Why hasn't RFE/RL been relatively soft on the nationalist transgressions of the Bosnian Muslims and Albanians?

Soros slanting at play.
In Response

by: Tomislav from: Sydney
May 02, 2011 22:38
Slava

No offence but that’s a different topic, and also your problem.

Serbia is also not 1 to call for Hypocrisy

Serbia claims that Krajina is “Serbia” due to its large Serb population (but ancient Croatian history), and went out of its way to take it, and also did take the area which then lead to Operation Flash. But Serbia also claims that Kosovo is Serbia, due to its ancient Serbian history, even though it has a large Albanian population, very hypocritical.

Majority of Serbs have a extreme diluted way of thinking

Croatia had the right, and was successful at it.
In Response

by: slava
May 03, 2011 12:04
Tomislav, the matters you bring up aren't identical.

For centuries, Serbs were the majority in Krajina. In contrast, Albanians within the last 120 years have replaced Serbs as the majority in Kosovo. The Albanians high birth rate, migration of Albanians from Albania to Kosovo (much of which can be considered illegal) and terrorism against Serbs and other non-Albanians relate to this point.

Historically, Kosovo has more of a linkage to Serbia than Krajina with an independent Croatia.
In Response

by: Tomislav from: Sydney
May 04, 2011 03:14
Slava

Are you kidding me?

Google King Zvonomir.

by: Anonymous
May 02, 2011 03:49
Anes, can you please cite your sources for your statistics. In

I get the feeling that you are citing non-ICTY figures and using the aura of the ICTY judgement to lend them credibility. I saw no figure of 1600 dead nor of 250,000 fleeing attributable to operation Storm. Orie's judgement only attributed tens of thousands of refuges and only a couple hundred dead.

I also find it extraordinary that the complaint of the article is that the Croatian govt is helping with the appeal and that this would affect EU accession.

Legal aid is vital to as a check on the authority of the state, institutions against the individual, or larger states against smaller ones. A state, in the absence of amicus curae status, has no way of defending or appealing a judgement whre they are not a party but have effectively been convicted or potentially face civil liability in another court.

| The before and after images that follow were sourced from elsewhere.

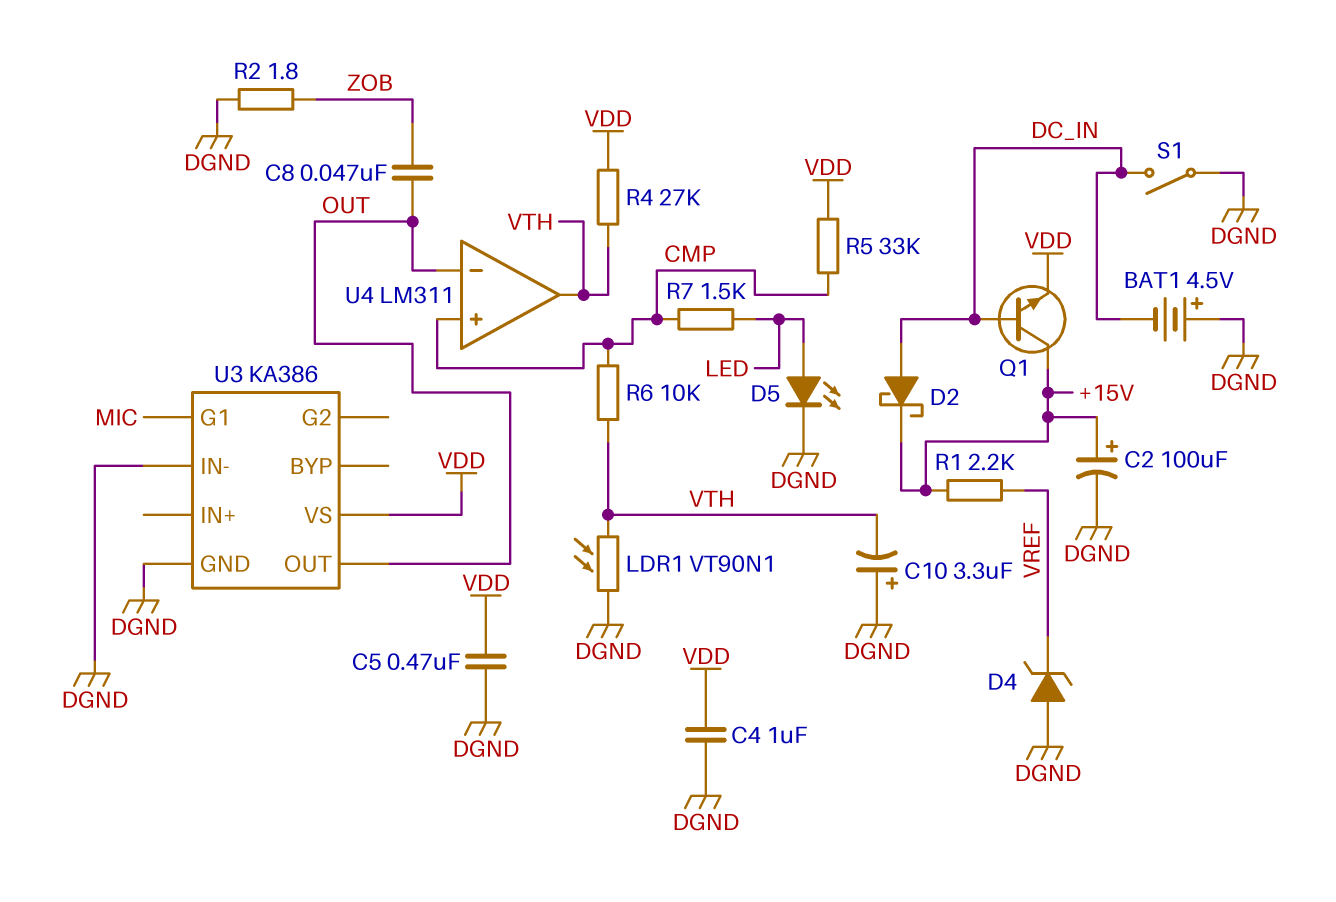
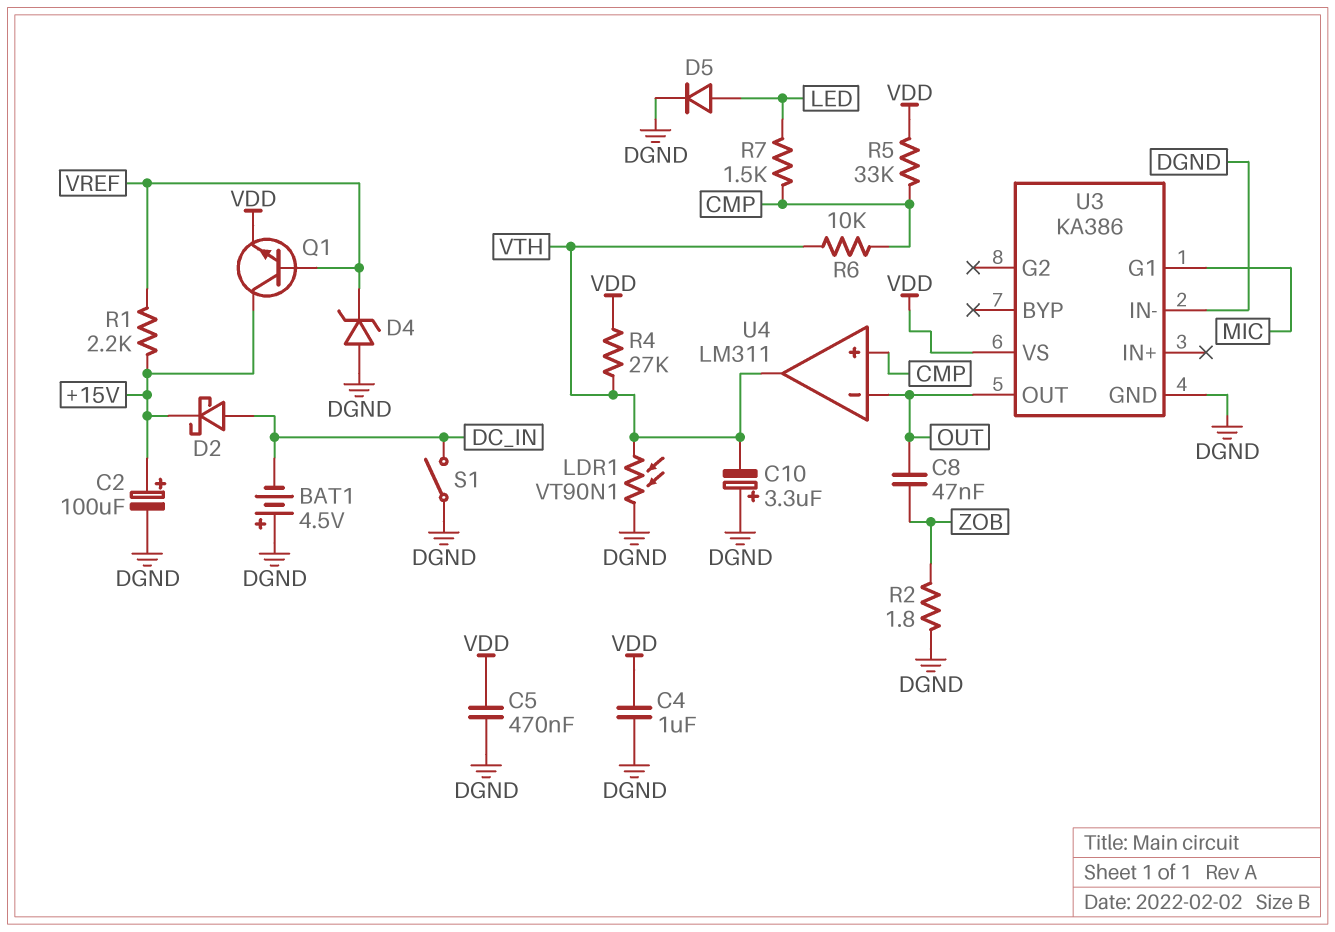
D5: LED (A LED, K DGND) -> diode (A LED, K DGND)
Q1: NPN (B DC_IN, C +15V, E VDD) -> NPN (B VREF, C +15V, E VDD)

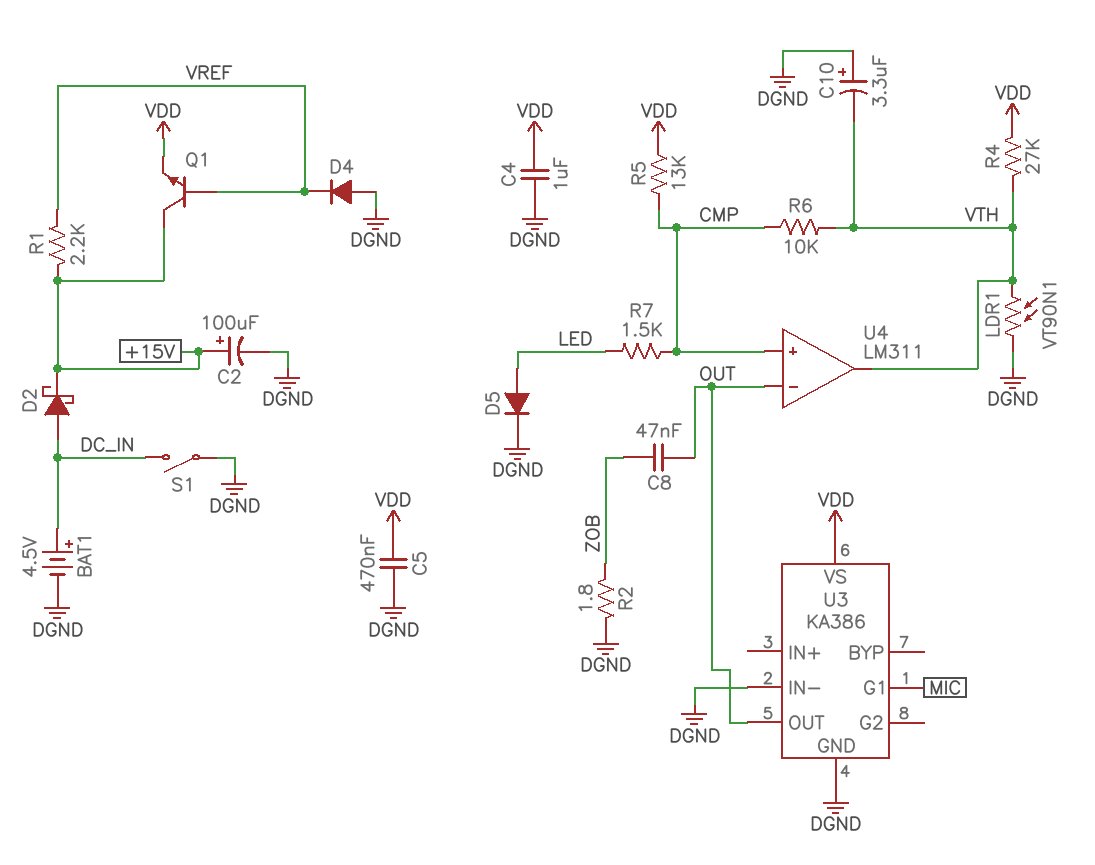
BAT1: 4.5V (plus DGND, minus DC_IN) -> 4.5V (plus DC_IN, minus DGND)
D4: zener (A DGND, K VREF) -> diode (A DGND, K VREF)
R5: 33k (CMP, VDD) -> 13k (CMP, VDD)

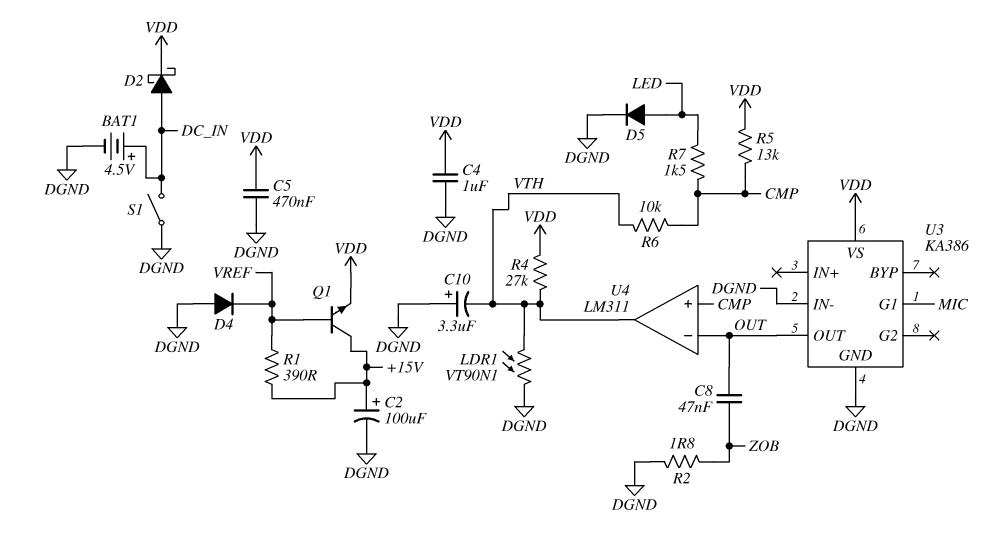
D2: schottky (A DC_IN, K +15V) -> schottky (A DC_IN, K VDD)
R1: 2.2k (+15V, VREF) -> 390 (+15V, VREF)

This is the fundamental flaw of the ICTY, and something Victor Peskin noted in his study of the ICTY and ICTR. Nuremburg moved away from collective guilt and sort to individualise war crimes. That's what the ICTY's brief was supposed to be, however it has failed in that brief.

At the heart of the dispute is what is an acceptable level of casualties and displacement for a military operation. By international standards, this military operation was one of the cleanest. However there is lawfare going on in ICTY between activists that wish to set a higher standard that effectively outlaws almost any military operation. The Croatian Generals are pawns in this legal battle.